As riders, we really quite prefer our horses to be reasonably competent at most things we request of them--whether it's right or left. A strongly one-sided horse makes that difficult. Here's what you can do:
  • Stretch.
    The one-sided horse is stronger on his good side, which means that the muscles on that side are tighter. The weaker muscles, on the "bad" side, are looser. As a result, it's easier to bend toward the strong, tight muscles, and away from the looser, weaker muscles.
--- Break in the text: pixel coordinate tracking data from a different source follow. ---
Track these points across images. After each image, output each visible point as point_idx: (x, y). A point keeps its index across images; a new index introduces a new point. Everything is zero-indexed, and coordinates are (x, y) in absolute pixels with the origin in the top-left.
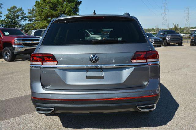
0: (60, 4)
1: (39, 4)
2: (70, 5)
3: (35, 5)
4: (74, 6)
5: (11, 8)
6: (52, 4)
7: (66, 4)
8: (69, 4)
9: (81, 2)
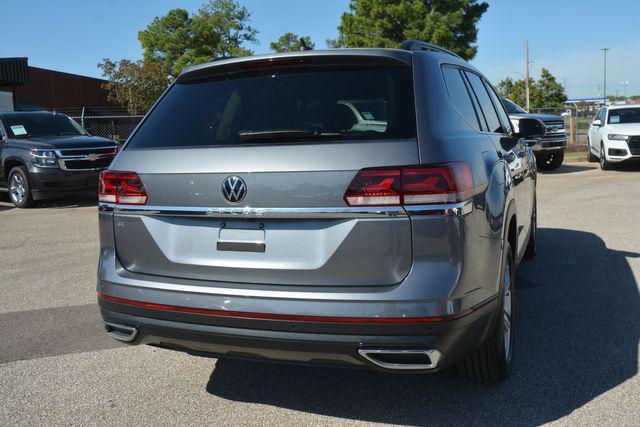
0: (413, 19)
1: (352, 21)
2: (445, 18)
3: (339, 25)
4: (460, 21)
5: (282, 39)
6: (391, 20)
7: (432, 18)
8: (444, 14)
9: (484, 7)
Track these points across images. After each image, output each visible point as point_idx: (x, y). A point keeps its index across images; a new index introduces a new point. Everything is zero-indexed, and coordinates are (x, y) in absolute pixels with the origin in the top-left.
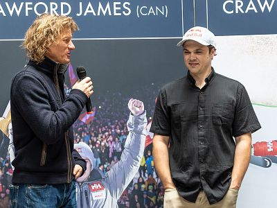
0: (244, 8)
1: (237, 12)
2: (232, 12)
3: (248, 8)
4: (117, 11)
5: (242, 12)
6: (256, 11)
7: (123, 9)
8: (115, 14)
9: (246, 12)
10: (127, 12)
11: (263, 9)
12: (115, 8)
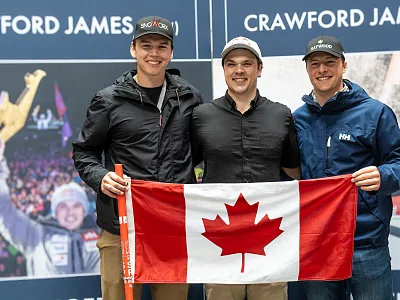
0: (269, 24)
1: (261, 29)
2: (255, 29)
3: (275, 24)
4: (116, 28)
5: (267, 29)
6: (284, 28)
7: (123, 26)
8: (114, 32)
9: (272, 29)
10: (128, 28)
11: (291, 26)
12: (113, 25)
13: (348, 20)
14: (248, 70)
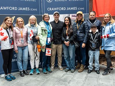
5: (51, 10)
6: (54, 10)
8: (26, 10)
13: (63, 9)
14: (58, 16)
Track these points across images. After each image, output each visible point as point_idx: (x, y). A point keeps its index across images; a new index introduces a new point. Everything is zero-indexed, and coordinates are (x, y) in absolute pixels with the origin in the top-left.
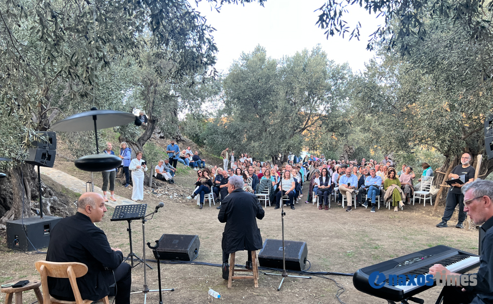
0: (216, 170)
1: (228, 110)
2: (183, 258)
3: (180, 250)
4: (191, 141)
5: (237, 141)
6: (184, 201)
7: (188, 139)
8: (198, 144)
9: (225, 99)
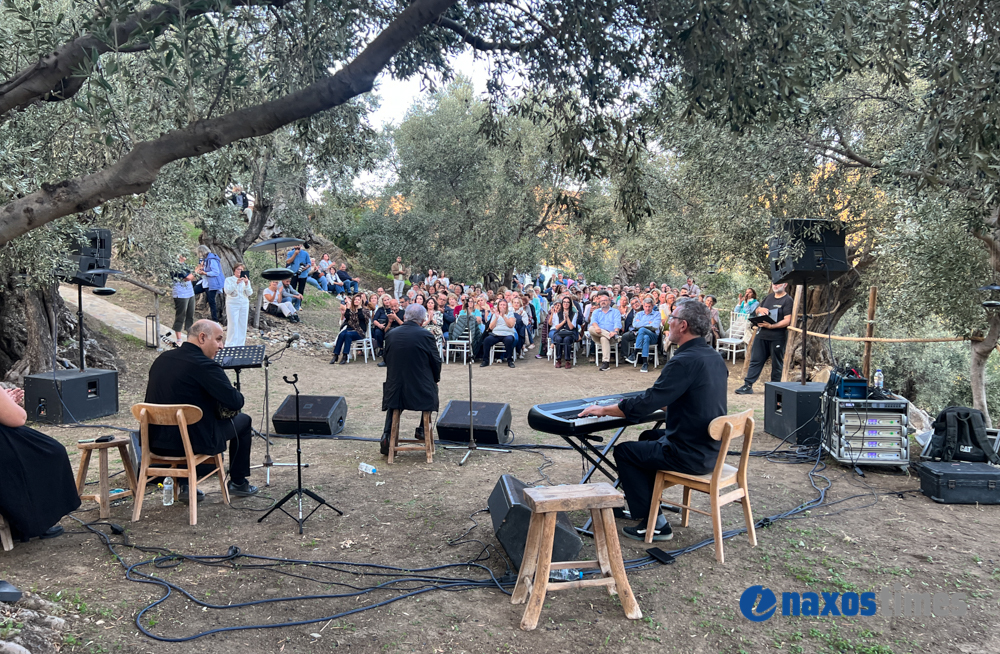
0: (380, 299)
1: (404, 187)
2: (322, 430)
3: (317, 418)
4: (332, 243)
5: (419, 246)
6: (318, 353)
7: (326, 240)
8: (346, 250)
9: (399, 165)
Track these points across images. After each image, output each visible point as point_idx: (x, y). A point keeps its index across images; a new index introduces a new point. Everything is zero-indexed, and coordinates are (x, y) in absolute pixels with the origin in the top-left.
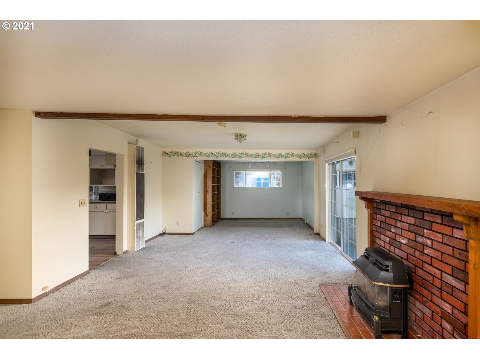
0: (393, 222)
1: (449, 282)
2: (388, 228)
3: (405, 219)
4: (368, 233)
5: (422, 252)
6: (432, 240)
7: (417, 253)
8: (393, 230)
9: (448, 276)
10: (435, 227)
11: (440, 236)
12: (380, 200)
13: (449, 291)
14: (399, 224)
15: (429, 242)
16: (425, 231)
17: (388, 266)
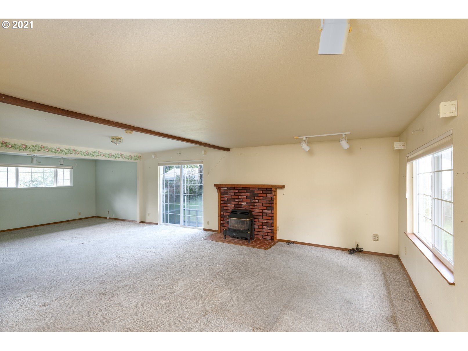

    Stretching will help tone both sides. When you ask the horse to stretch those muscles, you help to tighten the loose ones and to loosen the tight ones.
  • Exercise:
    If your horse's strength or balance to one side is questionable, then he needs to work on that side. It can be helpful if he has a chance to build up his balance/strength without a rider. Lunging helps a great deal. The horse can feel his own way, and not have to worry about the additional balance of his passenger. If you're not very familiar with lunging, you may wish to visit my article on lunging.

    At first, you will be asking something that the horse is specifically bad at doing. That's the whole idea, after all, to help him learn and develop by practicing. Remember not to ask too much at once. Since he's not good at it, he'll be using muscles in ways he's not used to; he will get sore very quickly. So make sure that you start slowly, you ask for short sessions, and you give frequent breaks.
    For example, if your horse is really bad at cantering to the right, then you will want to lunge him to the right.
    • Make sure you warm up well at walk and trot and that you have asked him to go both right and left.
    • Now ask for a right canter.
      If he strikes off on a left canter, you may need to stop him and ask for the right lead. He may be able to change to the right lead on his own. Changing leads is not as desirable as striking off on the correct lead, but for now, take what your horse offers. As he gets more sure of himself, he will more reliably strike off on the correct lead.
    • Let him go around once, twice, three times. Then ask him to trot again. If he starts breathing very heavily or looks like he is getting tired, ask him to trot earlier.
    • Give him a short rest; you may have him walk, or or you may ask him to walk, trot, or canter in the other direction. Whatever you do, give him a few minutes where he's *not* cantering to the right.
    • Ask for the right canter again, and have him circle two or three times. Then slow again, and then give him another break.
    • You can use about three short spurts at first, then either work him in four short sessions or three slightly longer sessions. As he gets more sure of himself, you will be able to gradually extend the sessions...until finally you see little difference between the right and the left.

    As with all lunging, remember that circles are hard on the horse's joints, and he should not ever have to really *work* on the line for more than about half an hour at a time.


In everything you do, be sure not to focus on one side. If you over-do it on one side, you can make the horse one-sided again...in the other direction. If you stretch and strengthen both sides equally, they will eventually even out.